* **TO DO**:
Copy verbatim the block of lines in the entries below whose first line contains "46. The effect" and whose last line contains "49. Following formal". Leave out all other lines.

━━ DATASET RECORDS

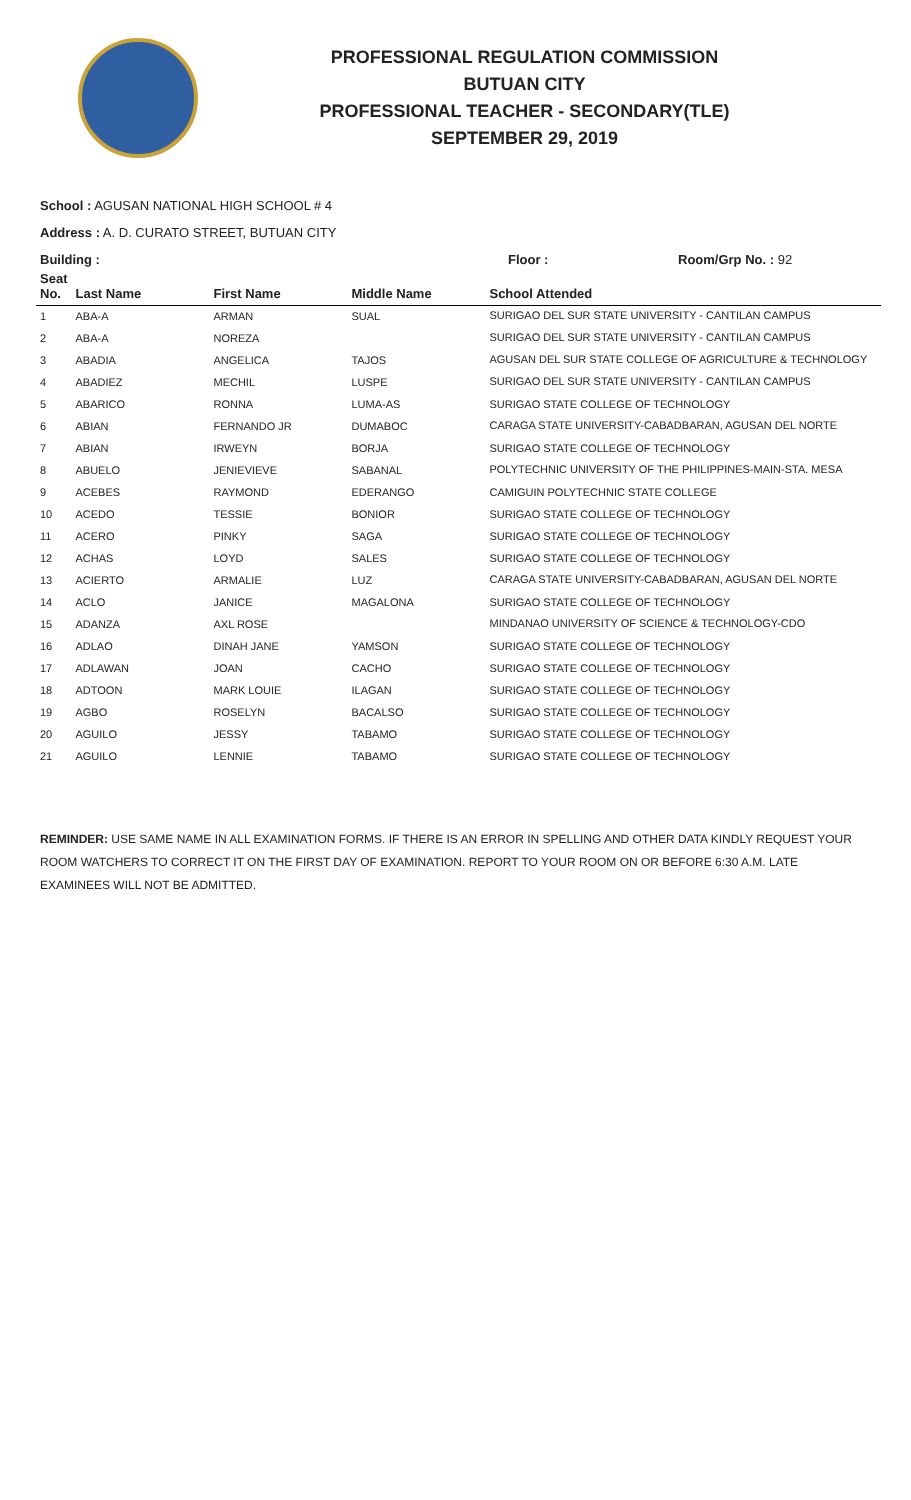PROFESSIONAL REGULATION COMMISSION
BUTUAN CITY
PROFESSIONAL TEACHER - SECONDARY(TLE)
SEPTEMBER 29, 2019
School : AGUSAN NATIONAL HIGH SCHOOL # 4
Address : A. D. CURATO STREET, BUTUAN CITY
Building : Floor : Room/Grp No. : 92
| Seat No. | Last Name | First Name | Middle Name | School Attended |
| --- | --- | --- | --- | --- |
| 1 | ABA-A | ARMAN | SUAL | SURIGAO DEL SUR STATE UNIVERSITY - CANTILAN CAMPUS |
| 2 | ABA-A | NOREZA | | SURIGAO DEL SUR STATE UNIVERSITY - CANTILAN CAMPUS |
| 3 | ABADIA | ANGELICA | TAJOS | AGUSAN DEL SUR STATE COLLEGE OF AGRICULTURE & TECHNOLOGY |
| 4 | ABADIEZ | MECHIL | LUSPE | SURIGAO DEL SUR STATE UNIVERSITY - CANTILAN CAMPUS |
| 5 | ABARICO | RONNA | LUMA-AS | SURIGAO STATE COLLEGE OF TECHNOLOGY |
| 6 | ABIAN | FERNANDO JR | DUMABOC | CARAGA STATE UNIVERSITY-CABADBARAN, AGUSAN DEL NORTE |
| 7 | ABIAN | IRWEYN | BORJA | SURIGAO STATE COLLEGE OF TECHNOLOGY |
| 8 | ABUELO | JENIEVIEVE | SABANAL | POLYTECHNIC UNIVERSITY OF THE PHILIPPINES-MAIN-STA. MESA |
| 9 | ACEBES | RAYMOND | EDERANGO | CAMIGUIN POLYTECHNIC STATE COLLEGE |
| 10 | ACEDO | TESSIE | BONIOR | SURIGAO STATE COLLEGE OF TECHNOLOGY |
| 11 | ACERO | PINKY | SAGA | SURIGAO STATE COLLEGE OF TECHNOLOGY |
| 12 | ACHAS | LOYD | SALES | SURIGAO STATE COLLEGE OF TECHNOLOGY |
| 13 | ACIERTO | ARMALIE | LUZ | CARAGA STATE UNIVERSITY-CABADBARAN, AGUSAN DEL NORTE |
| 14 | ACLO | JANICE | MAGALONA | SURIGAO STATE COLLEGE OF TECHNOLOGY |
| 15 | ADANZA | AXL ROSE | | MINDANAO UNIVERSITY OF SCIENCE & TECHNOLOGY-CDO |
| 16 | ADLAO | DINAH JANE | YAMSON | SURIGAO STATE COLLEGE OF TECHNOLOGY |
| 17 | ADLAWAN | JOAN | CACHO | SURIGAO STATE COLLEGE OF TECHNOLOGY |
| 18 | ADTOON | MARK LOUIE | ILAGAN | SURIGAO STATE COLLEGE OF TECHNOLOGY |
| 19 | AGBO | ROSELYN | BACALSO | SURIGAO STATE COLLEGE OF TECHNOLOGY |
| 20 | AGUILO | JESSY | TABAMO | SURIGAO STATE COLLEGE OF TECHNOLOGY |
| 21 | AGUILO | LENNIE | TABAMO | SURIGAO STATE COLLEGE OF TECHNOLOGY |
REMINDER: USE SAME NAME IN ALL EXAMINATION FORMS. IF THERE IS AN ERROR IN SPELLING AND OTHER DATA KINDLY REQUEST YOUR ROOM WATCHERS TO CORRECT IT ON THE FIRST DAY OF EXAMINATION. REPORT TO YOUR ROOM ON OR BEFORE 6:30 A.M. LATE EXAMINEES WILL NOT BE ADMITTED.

━━━━
━━ DATASET RECORDS

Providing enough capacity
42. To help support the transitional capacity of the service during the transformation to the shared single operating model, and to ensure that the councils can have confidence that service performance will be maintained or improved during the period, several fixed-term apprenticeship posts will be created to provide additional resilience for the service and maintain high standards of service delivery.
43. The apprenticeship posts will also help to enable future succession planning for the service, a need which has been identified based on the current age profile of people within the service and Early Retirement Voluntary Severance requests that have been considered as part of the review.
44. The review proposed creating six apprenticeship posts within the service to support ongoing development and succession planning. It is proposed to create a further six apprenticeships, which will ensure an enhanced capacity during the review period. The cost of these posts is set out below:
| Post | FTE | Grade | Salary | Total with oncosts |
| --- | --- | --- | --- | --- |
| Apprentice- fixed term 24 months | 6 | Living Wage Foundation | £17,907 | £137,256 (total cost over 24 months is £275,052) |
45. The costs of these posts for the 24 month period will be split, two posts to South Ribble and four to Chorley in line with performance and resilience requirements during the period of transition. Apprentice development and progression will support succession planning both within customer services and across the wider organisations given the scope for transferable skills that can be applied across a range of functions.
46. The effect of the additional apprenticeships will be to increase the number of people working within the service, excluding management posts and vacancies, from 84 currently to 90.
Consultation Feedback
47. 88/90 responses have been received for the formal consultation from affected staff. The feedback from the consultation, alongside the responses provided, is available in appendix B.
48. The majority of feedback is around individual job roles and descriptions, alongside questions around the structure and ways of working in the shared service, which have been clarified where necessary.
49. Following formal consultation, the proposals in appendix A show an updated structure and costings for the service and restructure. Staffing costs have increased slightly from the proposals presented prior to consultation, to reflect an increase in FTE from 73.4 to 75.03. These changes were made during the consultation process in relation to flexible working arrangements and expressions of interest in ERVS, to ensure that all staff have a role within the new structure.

━━━━

* **RESULT OF THIS TASK**:
46. The effect of the additional apprenticeships will be to increase the number of people working within the service, excluding management posts and vacancies, from 84 currently to 90.
Consultation Feedback
47. 88/90 responses have been received for the formal consultation from affected staff. The feedback from the consultation, alongside the responses provided, is available in appendix B.
48. The majority of feedback is around individual job roles and descriptions, alongside questions around the structure and ways of working in the shared service, which have been clarified where necessary.
49. Following formal consultation, the proposals in appendix A show an updated structure and costings for the service and restructure. Staffing costs have increased slightly from the proposals presented prior to consultation, to reflect an increase in FTE from 73.4 to 75.03. These changes were made during the consultation process in relation to flexible working arrangements and expressions of interest in ERVS, to ensure that all staff have a role within the new structure.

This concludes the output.